Second, elevate machine-facing information design to a first-class citizen of the product master. The 'signal consistency' Kapu describes maps to a boring, important task: making sure product names, attributes, ratings, inventory, shipping, and sustainability claims do not contradict each other across your own site, retailer pages, social, and third-party review sources. Without that, even a proprietary agent like Beauty Genius will disagree with how external models like ChatGPT or Gemini see your brand.

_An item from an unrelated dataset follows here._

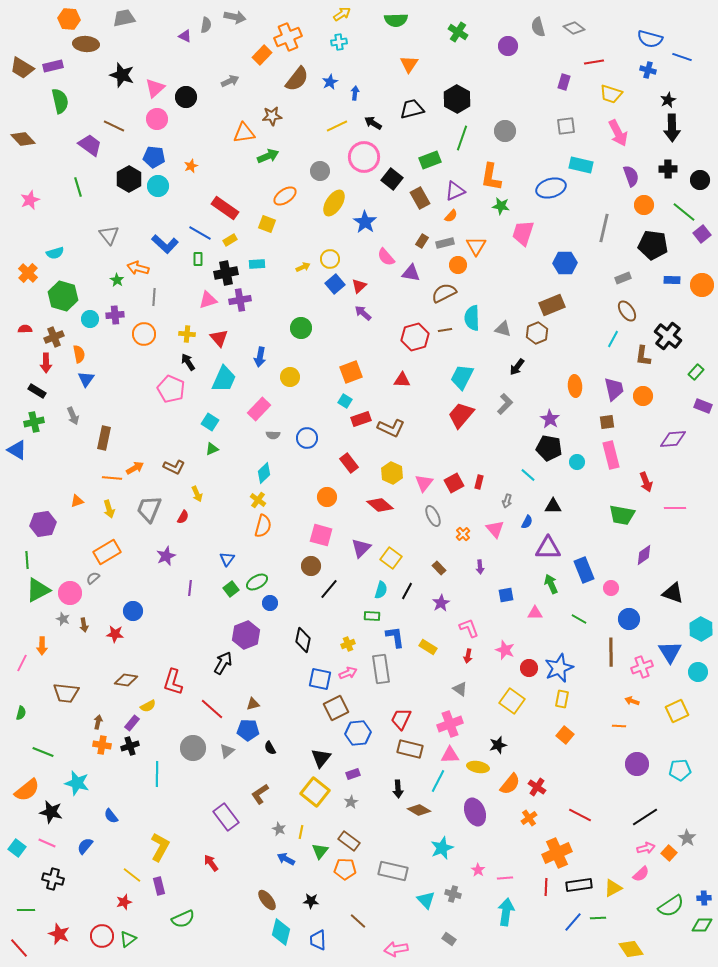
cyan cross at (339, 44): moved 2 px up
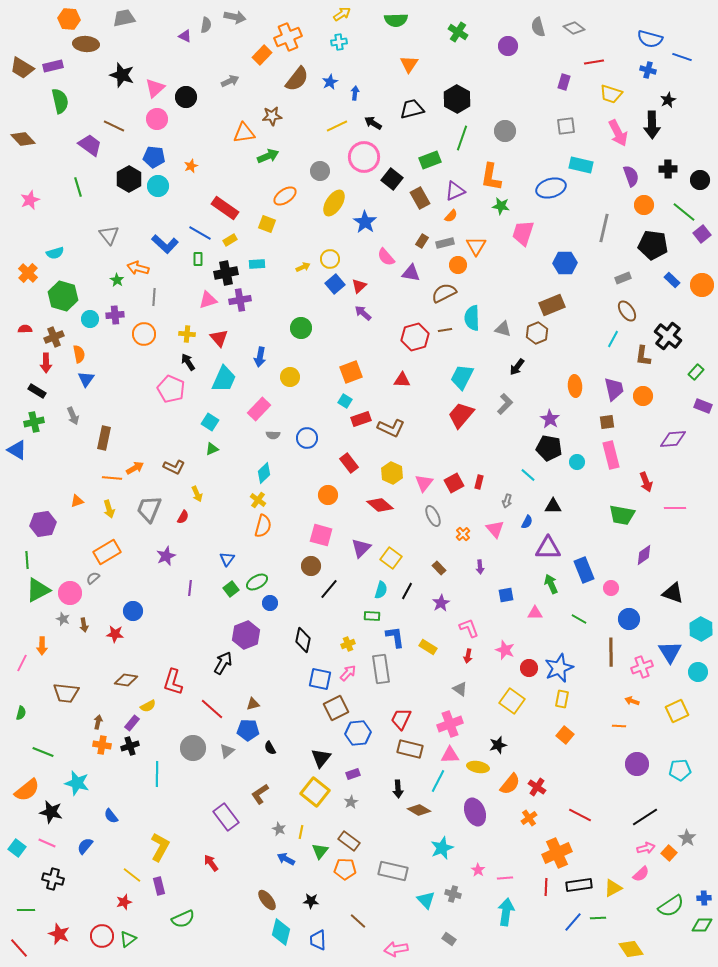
black arrow at (672, 128): moved 20 px left, 3 px up
blue rectangle at (672, 280): rotated 42 degrees clockwise
orange circle at (327, 497): moved 1 px right, 2 px up
pink arrow at (348, 673): rotated 24 degrees counterclockwise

Third, be explicit about where AI fails. Kapu's distinction between the messy-middle (where AI excels) and the sensory-emotional layer (where it does not) is useful as a budget allocation tool. Let AI carry the discovery and comparison load; reserve creator and human-voice investment for the experiential layer. This forces a sharper prioritization than 'AI everywhere.'
Brand-side perspectives on agentic commerce are also covered in our pieces on luxury brands facing the agentic AI challenge and AI agent orchestration in e-commerce recommendation.
In Summary
Beyza Kapu's three-stage framework — AI-assisted, AI-mediated, Agentic — is one of the more implementation-honest agentic commerce narratives in circulation. It is backed by a vertically integrated stack: Beauty Genius on Azure OpenAI, Noli on Azure plus NVIDIA NIM/NeMo, the NVIDIA partnership for personalization, CREAITECH for content generation, and 16 petabytes of proprietary beauty data underneath all of it.
The answer L'Oreal is giving to 'how should a brand-side operator implement agentic AI' is unambiguous. Own the conversational interface yourself, make your product data machine-readable, and let creators and human voices cover what AI cannot reach. Startup investments are supporting moves; the main game is rebuilding your own infrastructure.
Kapu closes with the right warning: 'The biggest mistake brands are making is thinking this is a hype. This is not a technology evolution. It's really the change in human beings, how we are thinking, how we are making decisions.' In a world where AI agents become buyers, product data hygiene and brand content consistency are no longer back-office concerns — they become the medium through which you face the human at all. L'Oreal is making the case from the implementation side.